---------- Records to use ----------

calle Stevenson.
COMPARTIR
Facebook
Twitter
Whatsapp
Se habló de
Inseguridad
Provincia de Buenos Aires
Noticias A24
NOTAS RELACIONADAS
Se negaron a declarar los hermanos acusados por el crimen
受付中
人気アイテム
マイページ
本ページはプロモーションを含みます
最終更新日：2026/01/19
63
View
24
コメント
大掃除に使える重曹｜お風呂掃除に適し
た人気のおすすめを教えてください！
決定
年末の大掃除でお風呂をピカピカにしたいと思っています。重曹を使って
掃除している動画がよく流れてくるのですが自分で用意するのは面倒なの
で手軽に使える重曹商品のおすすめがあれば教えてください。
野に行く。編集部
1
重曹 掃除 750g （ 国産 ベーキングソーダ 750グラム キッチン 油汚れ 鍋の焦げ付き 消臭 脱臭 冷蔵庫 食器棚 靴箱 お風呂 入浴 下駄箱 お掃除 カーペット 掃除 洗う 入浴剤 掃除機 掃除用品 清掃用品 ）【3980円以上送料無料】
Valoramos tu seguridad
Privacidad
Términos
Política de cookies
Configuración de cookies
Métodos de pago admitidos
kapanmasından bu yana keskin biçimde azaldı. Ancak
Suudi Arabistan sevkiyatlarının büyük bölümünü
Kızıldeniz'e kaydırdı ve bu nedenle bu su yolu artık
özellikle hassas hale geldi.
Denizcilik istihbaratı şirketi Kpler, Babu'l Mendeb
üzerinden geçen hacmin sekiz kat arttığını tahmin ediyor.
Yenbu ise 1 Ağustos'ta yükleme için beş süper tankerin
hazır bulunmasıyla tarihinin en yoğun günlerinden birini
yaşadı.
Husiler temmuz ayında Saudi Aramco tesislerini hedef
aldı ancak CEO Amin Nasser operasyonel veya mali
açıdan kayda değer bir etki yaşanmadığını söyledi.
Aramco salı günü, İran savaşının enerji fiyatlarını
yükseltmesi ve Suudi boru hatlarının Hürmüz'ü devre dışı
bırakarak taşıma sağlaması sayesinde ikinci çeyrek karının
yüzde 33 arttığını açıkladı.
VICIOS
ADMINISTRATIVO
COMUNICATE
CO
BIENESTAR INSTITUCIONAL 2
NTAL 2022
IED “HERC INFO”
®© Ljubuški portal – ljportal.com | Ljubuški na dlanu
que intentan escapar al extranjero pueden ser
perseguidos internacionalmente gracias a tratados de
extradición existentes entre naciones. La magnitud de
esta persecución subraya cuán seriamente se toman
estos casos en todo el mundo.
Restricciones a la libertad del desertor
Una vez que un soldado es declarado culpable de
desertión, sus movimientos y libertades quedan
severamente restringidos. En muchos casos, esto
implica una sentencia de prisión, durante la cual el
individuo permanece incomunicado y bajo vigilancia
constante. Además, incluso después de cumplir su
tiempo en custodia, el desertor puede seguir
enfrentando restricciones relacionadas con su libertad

----------

(Required action):
Quote the rows above verbatim, beginning with the first row and ending with the line that contains "Política de cookies", including that line.

(The answer):
calle Stevenson.
COMPARTIR
Facebook
Twitter
Whatsapp
Se habló de
Inseguridad
Provincia de Buenos Aires
Noticias A24
NOTAS RELACIONADAS
Se negaron a declarar los hermanos acusados por el crimen
受付中
人気アイテム
マイページ
本ページはプロモーションを含みます
最終更新日：2026/01/19
63
View
24
コメント
大掃除に使える重曹｜お風呂掃除に適し
た人気のおすすめを教えてください！
決定
年末の大掃除でお風呂をピカピカにしたいと思っています。重曹を使って
掃除している動画がよく流れてくるのですが自分で用意するのは面倒なの
で手軽に使える重曹商品のおすすめがあれば教えてください。
野に行く。編集部
1
重曹 掃除 750g （ 国産 ベーキングソーダ 750グラム キッチン 油汚れ 鍋の焦げ付き 消臭 脱臭 冷蔵庫 食器棚 靴箱 お風呂 入浴 下駄箱 お掃除 カーペット 掃除 洗う 入浴剤 掃除機 掃除用品 清掃用品 ）【3980円以上送料無料】
Valoramos tu seguridad
Privacidad
Términos
Política de cookies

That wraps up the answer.